The CE-marked KRAS test officially launched in May is an updated version of QIAGEN’s first Pyrosequencing-based assay for personalized cancer treatments. Pyrosequencing is a proprietary sequence-based detection and quantification technology which not only enables testing for known nucleic acid targets, but also covers yet undiscovered mutations of unknown sequence. Because such mutations can influence a patient’s response to treatments, their full coverage is a critical requirement for the adaptation of personalized treatment strategies. The advantages of QIAGEN’s KRAS kit over PCR-based testing methods have been demonstrated in many studies, so also in a recent clinical study submitted to European health authorities as part of the official validation process for the company’s assay. The study has uncovered high numbers of previously unknown mutations in codons of the KRAS gene not routinely covered by PCR-based tests.

"Pyrosequencing is a unique technology allowing detection and quantification of both known and unknown genetic mutations occurring in short stretches of genes.
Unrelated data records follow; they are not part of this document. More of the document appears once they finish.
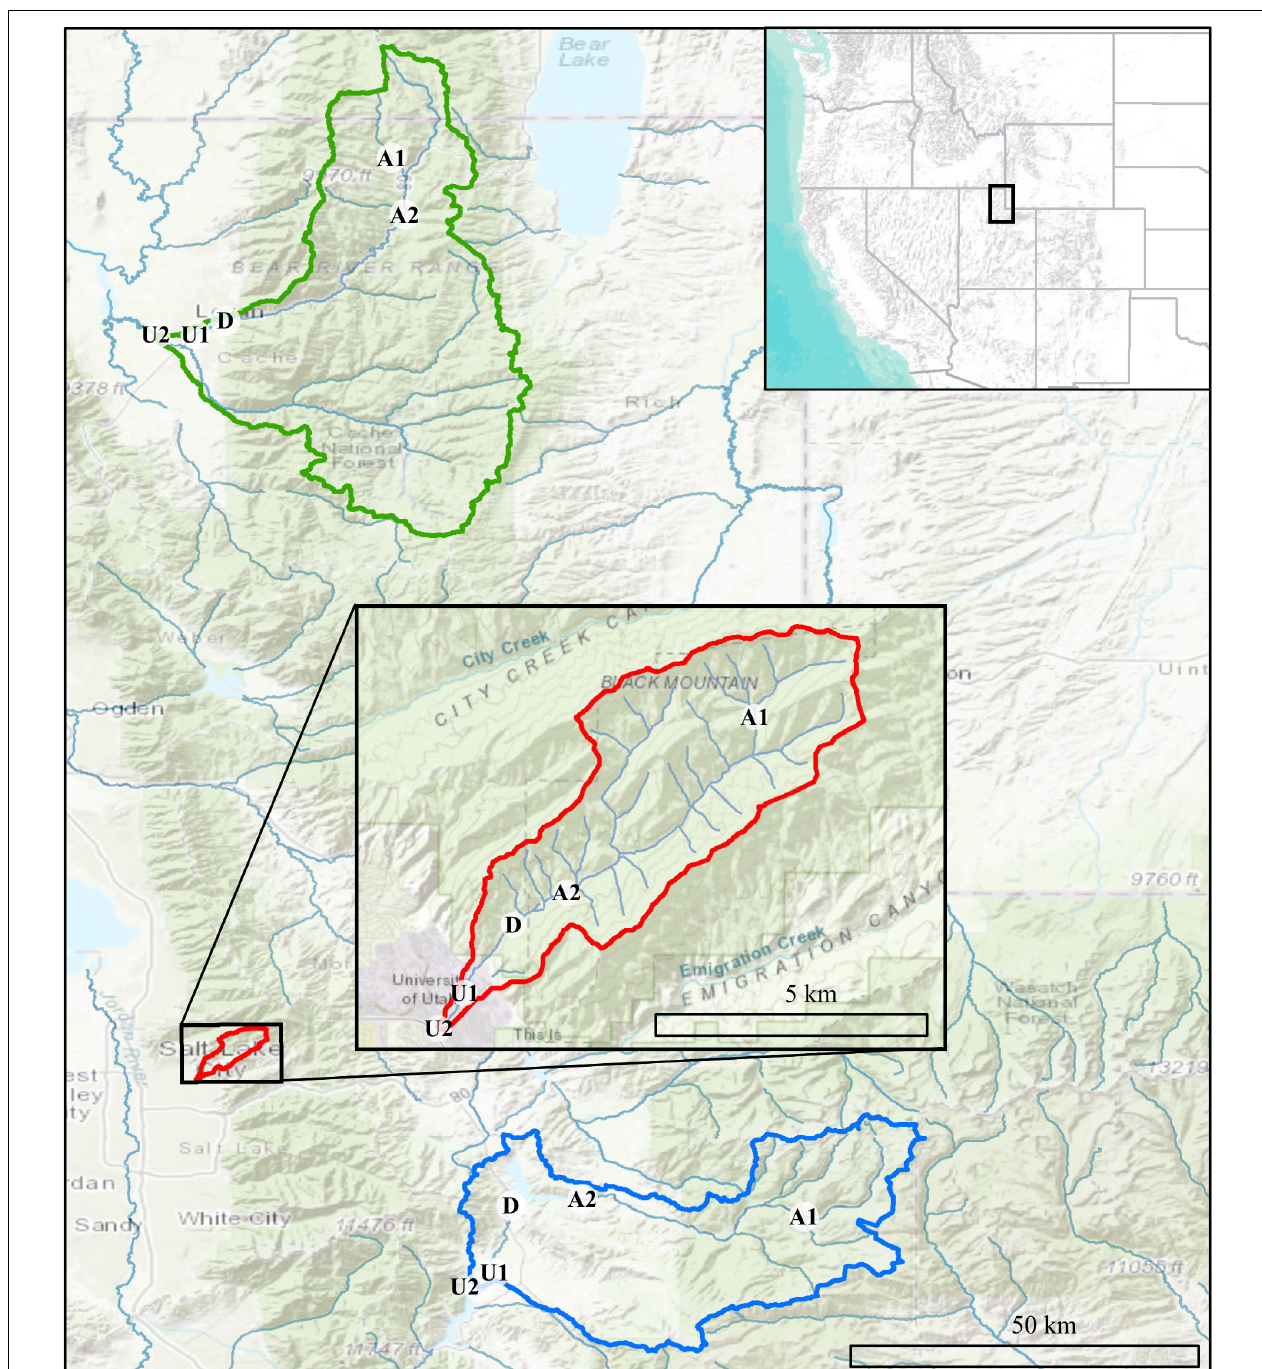
FIGURE 2 | Map showing Logan (green), Red Butte (red), and Provo (blue) Watersheds in the Wasatch Range Metropolitan Area and locations within watersheds where bacterial communities and water quality data were collected. Location markers indicate position relative to man-made reservoirs and urban centers in all three watersheds: A, Above; D, below Dam; U, Urban. Site metadata is included in Table 1 . Sources: ESRI, USGS, NOAA.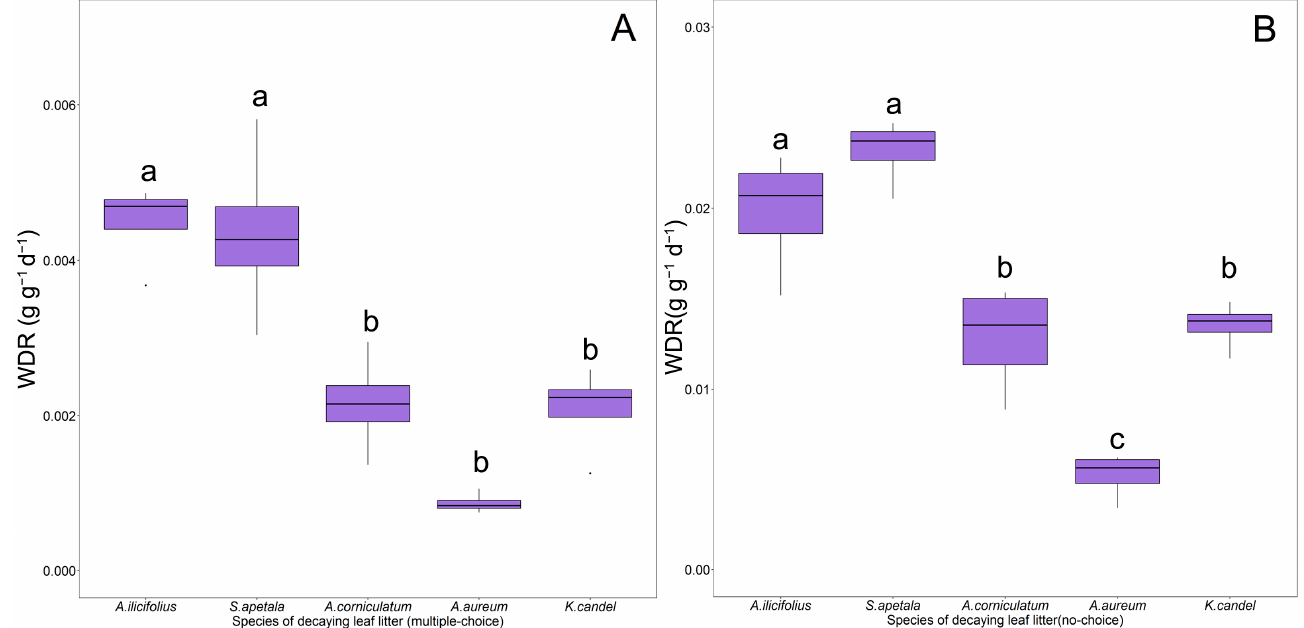
Figure 2. Boxplot of weight-specific daily feeding rate (WDR, g g − 1 d − 1 ) of P. canaliculata on decaying leaf litter of five mangroves under the multiple-choice condition ( A ) and the no-choice condition ( B ). Mangrove species includes A. ilicifolius ( Acanthus ilicifolius ), S. apetala ( Sonneratia apetala ), A. corniculatum ( Aegiceras corniculatum ), A. aureum ( Acrostichum aureum ), and K. candel ( Kandelia candel ). Species with the same letter are not significantly different (ANOVAs with Tukey or Kruskal–Wallis with Dunn–Bonferroni).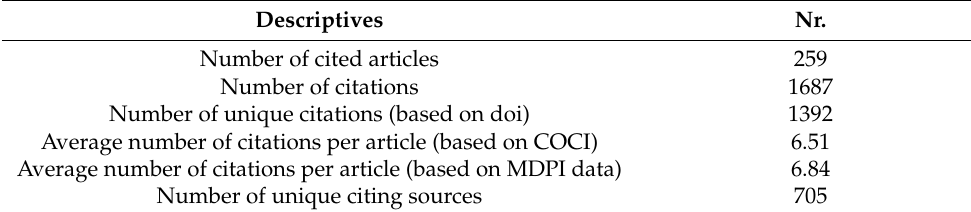
Table 7. Descriptives of the knowledge flow based on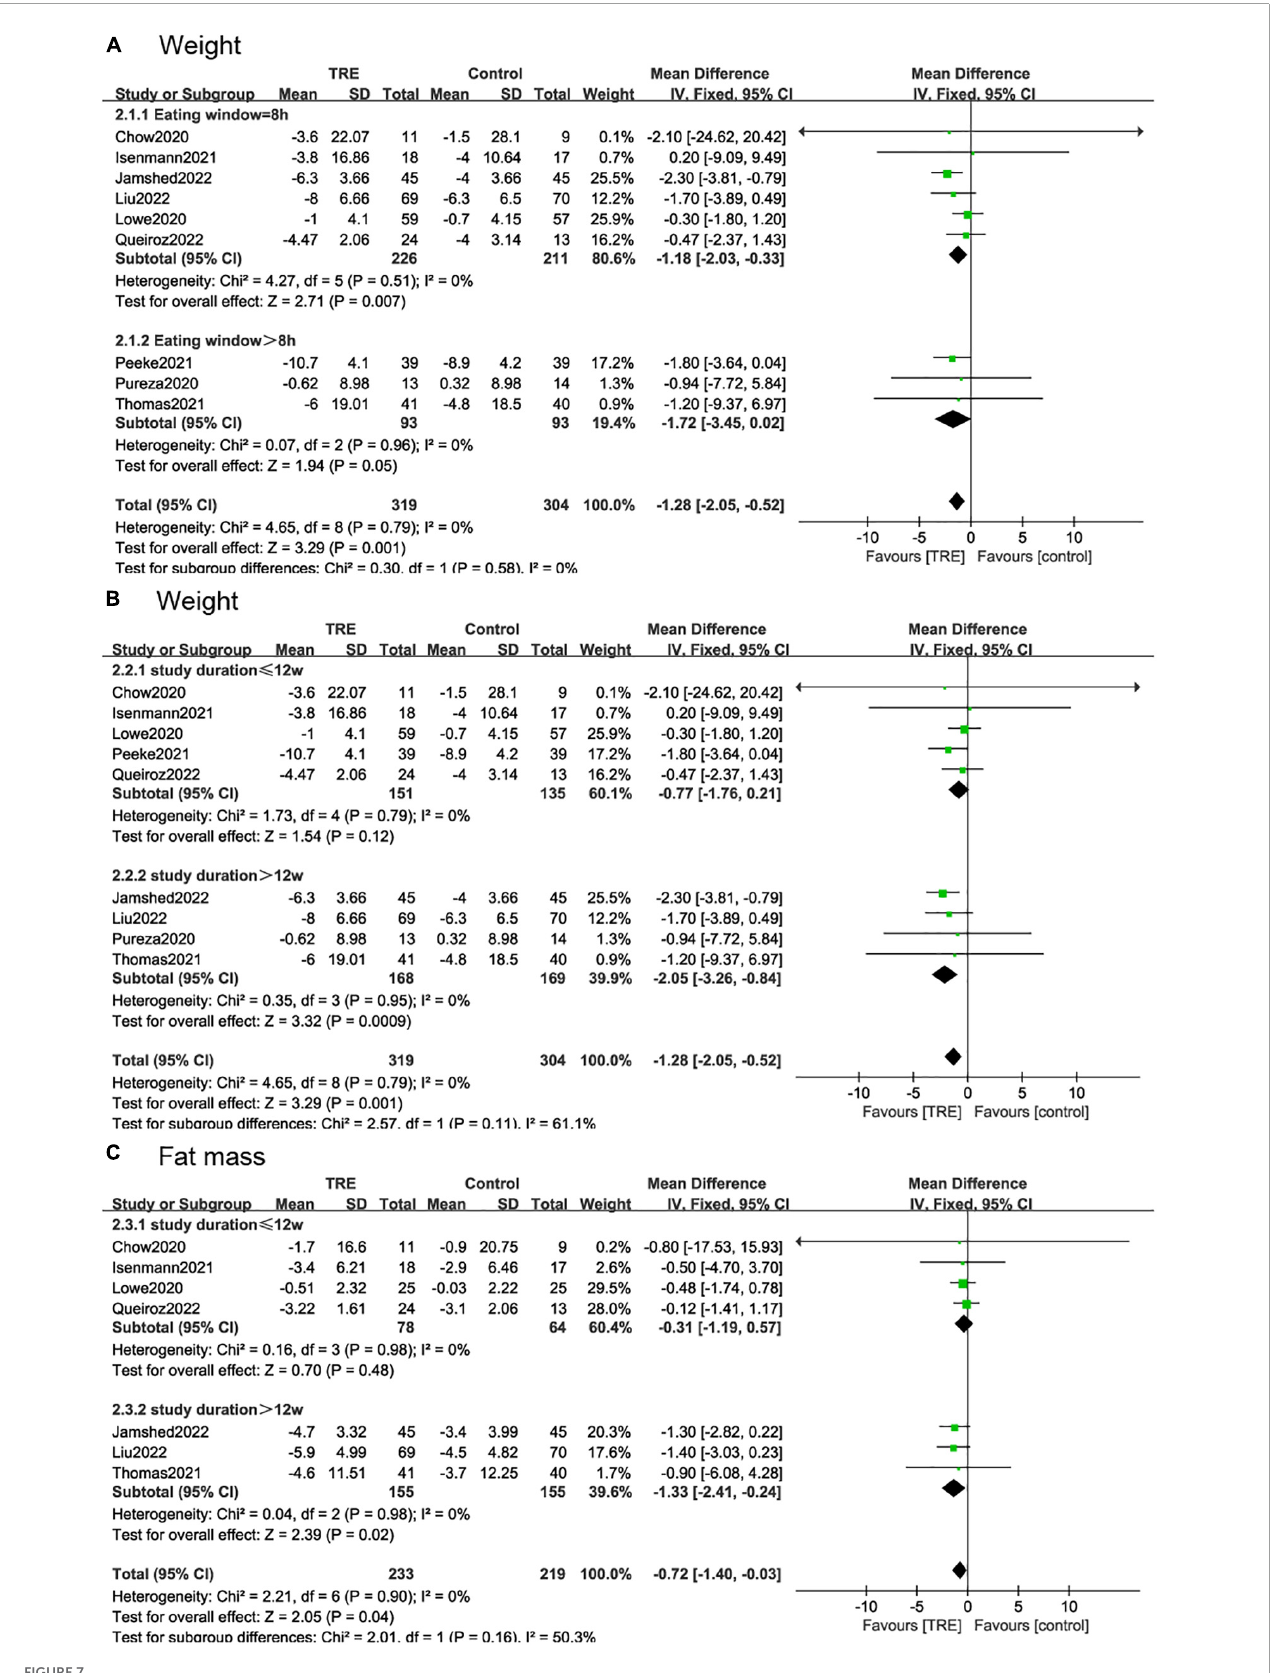
FIGURE7 Forest plot of (A) weight change under the eating window in subgroups of 8 h (2.1.1) and over-8 h (2.1.2); (B) weight change under the study durations in subgroups of ≤ 12 weeks (2.2.1) and > 12 weeks (2.2.2); and (C) fat mass change under the study durations in subgroups of ≤ 12 weeks (2.3.1) and > 12 weeks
It thereby offers significant advantages over other technologies such as PCR, making it the premier choice for companion diagnostic assays which trigger the further evolution of personalized cancer treatment," commented Thomas Schweins, Vice President Marketing and Strategy at QIAGEN. "Therefore, we plan to use this technology to further expand our portfolio of regulated assays for mutation profiling in cancer treatments. Based upon a complete chain of CE-marked sample preparation and detection technologies such as the PyroMark Q24 MDx instrument, we aim to provide our customers a broad menu of regulated assays enabling the adaptation of more effective and efficient cancer therapies."

In addition to mutation profiling, QIAGEN is committed to the development of other assays for research use for analyzing expression profiles and methylation markers in signaling pathways targeted by cancer therapeutics. QIAGEN is active in several collaborations and partnerships with researchers and pharmaceutical companies advancing the new model of personalized medicine.

QIAGEN’s PyroMark KRAS Kit was validated on the bench top CE-IVD compliant PyroMark Q24 MDx system. The kit contains primers and controls for real-time, sequence-based detection and quantification of mutations in the KRAS codons 12, 13, and 61. The kit is compliant with EU IVD Directive 98/79/EC, enabling detection and quantification of mutations of the KRAS gene for in vitro diagnostics.

QIAGEN also produces and markets CE-IVD marked solutions for genomic DNA preparation from tissue and blood including the EZ1 Advanced Diagnostic Sample Technology instrument for high quality rapid purification of up to 12 samples in less than 25 minutes. The assay itself produces reliable results for 12 samples in just 20 minutes. These platforms are widely established and recognized as the solution of choice for clinical sample preparations in many laboratories worldwide.

Currently, researchers are already widely using QIAGEN solutions in the pursuit of personalized medicine. For assay detection, such solutions include QIAGEN’s PyroMark systems for quantitative sequence-based typing of known and unknown mutations as well as the Rotor-Gene® Q for HRM™ mutation screening and multiplex real-time PCR analysis.